Compiler-annotator Tim Freeman opens the proceedings with the two
bands that started it all there — Sydney’s Radio Birdman and the
Saints from Brisbane — then plunges into the vinyl cupboards of
cult heroes and fleeting legends alike. Nick Cave’s original bad
seeds the Birthday Party, gnarly art-garage band the Moodists,
biker-Nuggets brigands the Lipstick Killers, power-pop
artisans the Sunnyboys and outback-noir impressionists the Triffids
are just a few of the more than forty bands remembered and
celebrated here, at high volume and in peak form.
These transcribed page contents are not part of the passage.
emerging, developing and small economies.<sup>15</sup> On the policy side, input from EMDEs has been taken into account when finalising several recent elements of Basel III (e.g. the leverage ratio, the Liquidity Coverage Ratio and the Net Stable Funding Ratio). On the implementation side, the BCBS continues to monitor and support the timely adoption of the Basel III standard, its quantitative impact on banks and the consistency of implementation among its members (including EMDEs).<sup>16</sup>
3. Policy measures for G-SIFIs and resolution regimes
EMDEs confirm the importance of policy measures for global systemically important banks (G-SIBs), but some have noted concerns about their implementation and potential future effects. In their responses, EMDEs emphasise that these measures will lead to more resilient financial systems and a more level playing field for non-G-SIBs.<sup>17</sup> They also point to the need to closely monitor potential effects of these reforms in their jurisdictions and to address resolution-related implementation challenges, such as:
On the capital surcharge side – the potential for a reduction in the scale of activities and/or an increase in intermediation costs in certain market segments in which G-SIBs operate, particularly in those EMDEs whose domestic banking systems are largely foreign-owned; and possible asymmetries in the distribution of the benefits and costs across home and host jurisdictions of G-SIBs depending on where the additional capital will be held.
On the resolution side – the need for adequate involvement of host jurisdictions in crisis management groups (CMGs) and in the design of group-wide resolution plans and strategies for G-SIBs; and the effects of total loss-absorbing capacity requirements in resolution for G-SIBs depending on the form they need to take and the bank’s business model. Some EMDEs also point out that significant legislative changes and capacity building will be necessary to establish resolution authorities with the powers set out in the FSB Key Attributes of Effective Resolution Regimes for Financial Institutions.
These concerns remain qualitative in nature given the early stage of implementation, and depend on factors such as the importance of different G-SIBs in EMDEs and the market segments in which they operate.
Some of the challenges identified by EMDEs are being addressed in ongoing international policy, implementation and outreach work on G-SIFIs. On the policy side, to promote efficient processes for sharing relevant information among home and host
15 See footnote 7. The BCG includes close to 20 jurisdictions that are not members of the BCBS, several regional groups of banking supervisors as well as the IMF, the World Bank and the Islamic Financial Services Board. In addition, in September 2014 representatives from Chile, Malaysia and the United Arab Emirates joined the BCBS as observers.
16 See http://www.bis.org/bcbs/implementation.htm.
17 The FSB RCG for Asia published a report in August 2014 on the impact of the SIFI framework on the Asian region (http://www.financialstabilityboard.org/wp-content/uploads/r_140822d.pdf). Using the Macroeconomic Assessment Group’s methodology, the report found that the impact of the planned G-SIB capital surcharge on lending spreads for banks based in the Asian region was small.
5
The Minus 5 I Don’t Know Who I Am
(Return to Sender/Normal)

It is time to stop thinking of this mischievous combo as an
R.E.M. side project. Yes, singer-guitarist Scott McCaughey is a
veteran R.E.M. sideman. Yes, he co-founded this loose aggregate of
singers and players with R.E.M. guitarist Peter Buck. But
McCaughey, also the longtime wit and voice of the Young Fresh
Fellows, is a smart, sharp songwriter with an encyclopedic grip on
rock & roll classicism. Indeed, his bigger problem may be that
some people mistake his cunning for mere cleverness. This special
German release should fix that. Recorded for but not used on the
Minus 5’s 2001 album, Let the War on Music Begin, these
songs are about civil war — the internal kind — and McCaughey
sings them with magnetic candor inside music (played by various
Minus 5 friends including Jeff Tweedy of Wilco) that is spidery,
spectral and not just for R.E.M. completists.
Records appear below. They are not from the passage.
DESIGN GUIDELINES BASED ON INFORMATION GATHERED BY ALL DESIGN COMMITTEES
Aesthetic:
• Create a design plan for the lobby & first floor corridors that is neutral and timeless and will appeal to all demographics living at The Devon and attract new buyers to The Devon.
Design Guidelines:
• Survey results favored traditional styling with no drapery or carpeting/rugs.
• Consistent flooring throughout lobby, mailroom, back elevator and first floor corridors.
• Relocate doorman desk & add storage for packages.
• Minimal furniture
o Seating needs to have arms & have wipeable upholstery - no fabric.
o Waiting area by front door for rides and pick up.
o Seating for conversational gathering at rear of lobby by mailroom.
A Soldier’s Sad Story — Vietnam Through the Eyes of Black
America 1966-73
(Kent)

This remarkable compilation is a timely reminder of the high,
hidden costs of war, the ones you don’t hear about in Pentagon
briefings. In these twenty-four dynamite R&B sides, written and
recorded at the height of the Vietnam conflict, black men and women
alike battle fear, loneliness and loss, at the front and back home.
Among the mighty voices raised in anger, worry and triumphant soul:
Freda Payne (“Bring the Boys Home”), Mel and Tim (“Mail Call
Time”), Joe Tex (“I Believe I’m Gonna Make It”), Swamp Dogg (his
gritty reading of John Prine’s “Sam Stone”) and Tiny Watkins (“A
Soldier’ Sad Story”). Listen in admiration and amazement, then pray
that history does not repeat itself.

The Golden Hornet Project

This protean body of music — twenty CD-Rs, packaged in a
custom, three-ring binder — was independently released in 2002. I
didn’t hear it until last spring, and it will be far into 2004
before I fully absorb the ambition and invention of instigators
Graham Reynolds and Peter Stopschinski. I know Reynolds best as the
drummer-pianist and leader of the Golden Arm Trio, an Austin,
Texas-based power-jazz merger of John Zorn’s Naked City and the
1970s radical-prog band Henry Cow. But Reynolds — like Zorn,
without the heavy weather — freely charges into other realms as a
composer-performer: string quartets, symphonies, soundtracks,
improvised super-rock. The Golden Hornet Project is, in a
sense, his collaborative autobiography with friend and composer
Stopschinski, a catalog of their adventures crossbreeding classical
futurism and punk esprit. Among my faves here so far: a live Golden
Arm blowout at the Austin club Emo’s in 2001; the group’s score to
F.W. Murneau’s 1926 silent film, Faust; and the
Magma-Boredoms-like bass-drums rumble of AARFYSTEE. You can buy the
entire set for five bucks a disk, or order separate (and
additional) works on CD-R for about the same rate at
goldenhornetproject.com — not much to ask for a leap of faith.